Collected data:
◇ ◇ ◇

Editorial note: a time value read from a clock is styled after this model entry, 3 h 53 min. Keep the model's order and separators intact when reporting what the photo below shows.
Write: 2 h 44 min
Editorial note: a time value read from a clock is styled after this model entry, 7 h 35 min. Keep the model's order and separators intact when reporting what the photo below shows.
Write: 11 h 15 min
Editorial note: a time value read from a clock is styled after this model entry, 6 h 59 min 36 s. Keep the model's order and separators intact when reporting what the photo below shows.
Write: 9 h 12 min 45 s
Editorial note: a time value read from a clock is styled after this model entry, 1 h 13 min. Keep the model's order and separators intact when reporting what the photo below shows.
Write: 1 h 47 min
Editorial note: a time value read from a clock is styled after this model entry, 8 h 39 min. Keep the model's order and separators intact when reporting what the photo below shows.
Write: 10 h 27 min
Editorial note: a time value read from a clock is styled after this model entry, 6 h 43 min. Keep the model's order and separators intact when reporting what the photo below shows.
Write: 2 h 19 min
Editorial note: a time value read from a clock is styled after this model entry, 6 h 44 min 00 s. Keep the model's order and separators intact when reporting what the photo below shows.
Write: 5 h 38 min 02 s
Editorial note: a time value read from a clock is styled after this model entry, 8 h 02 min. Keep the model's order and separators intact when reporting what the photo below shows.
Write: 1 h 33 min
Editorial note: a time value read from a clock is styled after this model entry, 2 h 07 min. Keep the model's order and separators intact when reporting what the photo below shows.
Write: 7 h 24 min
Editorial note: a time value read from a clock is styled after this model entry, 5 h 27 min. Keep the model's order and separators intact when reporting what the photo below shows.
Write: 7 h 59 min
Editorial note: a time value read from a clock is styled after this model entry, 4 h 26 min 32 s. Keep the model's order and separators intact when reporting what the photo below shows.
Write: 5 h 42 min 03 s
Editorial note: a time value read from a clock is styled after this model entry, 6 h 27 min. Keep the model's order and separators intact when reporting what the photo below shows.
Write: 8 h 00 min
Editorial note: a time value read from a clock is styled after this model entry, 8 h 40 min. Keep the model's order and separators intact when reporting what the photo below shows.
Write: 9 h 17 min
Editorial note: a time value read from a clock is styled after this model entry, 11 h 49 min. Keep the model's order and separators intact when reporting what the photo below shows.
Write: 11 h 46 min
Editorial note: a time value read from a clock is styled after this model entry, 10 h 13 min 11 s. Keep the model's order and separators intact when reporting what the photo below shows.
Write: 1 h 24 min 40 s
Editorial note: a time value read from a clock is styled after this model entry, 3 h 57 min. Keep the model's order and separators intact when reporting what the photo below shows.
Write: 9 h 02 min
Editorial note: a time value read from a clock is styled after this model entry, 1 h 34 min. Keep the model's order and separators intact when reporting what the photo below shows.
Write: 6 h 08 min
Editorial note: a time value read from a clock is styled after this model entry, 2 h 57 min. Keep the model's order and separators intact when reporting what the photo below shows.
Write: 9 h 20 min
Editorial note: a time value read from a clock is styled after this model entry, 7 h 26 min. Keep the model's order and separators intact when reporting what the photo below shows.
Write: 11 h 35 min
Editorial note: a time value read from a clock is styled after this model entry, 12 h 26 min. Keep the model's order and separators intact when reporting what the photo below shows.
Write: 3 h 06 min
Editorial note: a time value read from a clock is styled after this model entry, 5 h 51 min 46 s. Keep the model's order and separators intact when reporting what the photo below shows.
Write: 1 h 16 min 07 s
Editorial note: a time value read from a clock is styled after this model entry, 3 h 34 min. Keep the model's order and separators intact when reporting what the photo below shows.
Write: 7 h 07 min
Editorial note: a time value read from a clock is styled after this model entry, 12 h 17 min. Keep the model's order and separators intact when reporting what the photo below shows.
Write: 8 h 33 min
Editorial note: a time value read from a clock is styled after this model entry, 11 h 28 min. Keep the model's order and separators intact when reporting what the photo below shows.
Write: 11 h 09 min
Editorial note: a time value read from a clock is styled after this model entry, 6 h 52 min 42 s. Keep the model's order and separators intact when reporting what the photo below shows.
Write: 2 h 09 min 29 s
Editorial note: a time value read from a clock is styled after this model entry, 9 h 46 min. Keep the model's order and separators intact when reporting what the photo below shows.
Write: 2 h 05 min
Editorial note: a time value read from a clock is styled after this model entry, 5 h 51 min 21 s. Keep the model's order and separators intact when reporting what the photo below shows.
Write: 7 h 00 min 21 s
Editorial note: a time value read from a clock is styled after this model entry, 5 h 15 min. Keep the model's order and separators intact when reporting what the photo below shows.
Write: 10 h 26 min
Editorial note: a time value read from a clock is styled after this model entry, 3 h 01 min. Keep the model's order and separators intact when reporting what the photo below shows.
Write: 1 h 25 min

◇ ◇ ◇

=== THE PROBLEM ===
Please give the records above as a JSON list of strings, with one string for each line and blank lines left out.

=== EXERCISE ANSWER ===
[
  "Editorial note: a time value read from a clock is styled after this model entry, 3 h 53 min. Keep the model's order and separators intact when reporting what the photo below shows.",
  "Write: 2 h 44 min",
  "Editorial note: a time value read from a clock is styled after this model entry, 7 h 35 min. Keep the model's order and separators intact when reporting what the photo below shows.",
  "Write: 11 h 15 min",
  "Editorial note: a time value read from a clock is styled after this model entry, 6 h 59 min 36 s. Keep the model's order and separators intact when reporting what the photo below shows.",
  "Write: 9 h 12 min 45 s",
  "Editorial note: a time value read from a clock is styled after this model entry, 1 h 13 min. Keep the model's order and separators intact when reporting what the photo below shows.",
  "Write: 1 h 47 min",
  "Editorial note: a time value read from a clock is styled after this model entry, 8 h 39 min. Keep the model's order and separators intact when reporting what the photo below shows.",
  "Write: 10 h 27 min",
  "Editorial note: a time value read from a clock is styled after this model entry, 6 h 43 min. Keep the model's order and separators intact when reporting what the photo below shows.",
  "Write: 2 h 19 min",
  "Editorial note: a time value read from a clock is styled after this model entry, 6 h 44 min 00 s. Keep the model's order and separators intact when reporting what the photo below shows.",
  "Write: 5 h 38 min 02 s",
  "Editorial note: a time value read from a clock is styled after this model entry, 8 h 02 min. Keep the model's order and separators intact when reporting what the photo below shows.",
  "Write: 1 h 33 min",
  "Editorial note: a time value read from a clock is styled after this model entry, 2 h 07 min. Keep the model's order and separators intact when reporting what the photo below shows.",
  "Write: 7 h 24 min",
  "Editorial note: a time value read from a clock is styled after this model entry, 5 h 27 min. Keep the model's order and separators intact when reporting what the photo below shows.",
  "Write: 7 h 59 min",
  "Editorial note: a time value read from a clock is styled after this model entry, 4 h 26 min 32 s. Keep the model's order and separators intact when reporting what the photo below shows.",
  "Write: 5 h 42 min 03 s",
  "Editorial note: a time value read from a clock is styled after this model entry, 6 h 27 min. Keep the model's order and separators intact when reporting what the photo below shows.",
  "Write: 8 h 00 min",
  "Editorial note: a time value read from a clock is styled after this model entry, 8 h 40 min. Keep the model's order and separators intact when reporting what the photo below shows.",
  "Write: 9 h 17 min",
  "Editorial note: a time value read from a clock is styled after this model entry, 11 h 49 min. Keep the model's order and separators intact when reporting what the photo below shows.",
  "Write: 11 h 46 min",
  "Editorial note: a time value read from a clock is styled after this model entry, 10 h 13 min 11 s. Keep the model's order and separators intact when reporting what the photo below shows.",
  "Write: 1 h 24 min 40 s",
  "Editorial note: a time value read from a clock is styled after this model entry, 3 h 57 min. Keep the model's order and separators intact when reporting what the photo below shows.",
  "Write: 9 h 02 min",
  "Editorial note: a time value read from a clock is styled after this model entry, 1 h 34 min. Keep the model's order and separators intact when reporting what the photo below shows.",
  "Write: 6 h 08 min",
  "Editorial note: a time value read from a clock is styled after this model entry, 2 h 57 min. Keep the model's order and separators intact when reporting what the photo below shows.",
  "Write: 9 h 20 min",
  "Editorial note: a time value read from a clock is styled after this model entry, 7 h 26 min. Keep the model's order and separators intact when reporting what the photo below shows.",
  "Write: 11 h 35 min",
  "Editorial note: a time value read from a clock is styled after this model entry, 12 h 26 min. Keep the model's order and separators intact when reporting what the photo below shows.",
  "Write: 3 h 06 min",
  "Editorial note: a time value read from a clock is styled after this model entry, 5 h 51 min 46 s. Keep the model's order and separators intact when reporting what the photo below shows.",
  "Write: 1 h 16 min 07 s",
  "Editorial note: a time value read from a clock is styled after this model entry, 3 h 34 min. Keep the model's order and separators intact when reporting what the photo below shows.",
  "Write: 7 h 07 min",
  "Editorial note: a time value read from a clock is styled after this model entry, 12 h 17 min. Keep the model's order and separators intact when reporting what the photo below shows.",
  "Write: 8 h 33 min",
  "Editorial note: a time value read from a clock is styled after this model entry, 11 h 28 min. Keep the model's order and separators intact when reporting what the photo below shows.",
  "Write: 11 h 09 min",
  "Editorial note: a time value read from a clock is styled after this model entry, 6 h 52 min 42 s. Keep the model's order and separators intact when reporting what the photo below shows.",
  "Write: 2 h 09 min 29 s",
  "Editorial note: a time value read from a clock is styled after this model entry, 9 h 46 min. Keep the model's order and separators intact when reporting what the photo below shows.",
  "Write: 2 h 05 min",
  "Editorial note: a time value read from a clock is styled after this model entry, 5 h 51 min 21 s. Keep the model's order and separators intact when reporting what the photo below shows.",
  "Write: 7 h 00 min 21 s",
  "Editorial note: a time value read from a clock is styled after this model entry, 5 h 15 min. Keep the model's order and separators intact when reporting what the photo below shows.",
  "Write: 10 h 26 min",
  "Editorial note: a time value read from a clock is styled after this model entry, 3 h 01 min. Keep the model's order and separators intact when reporting what the photo below shows.",
  "Write: 1 h 25 min"
]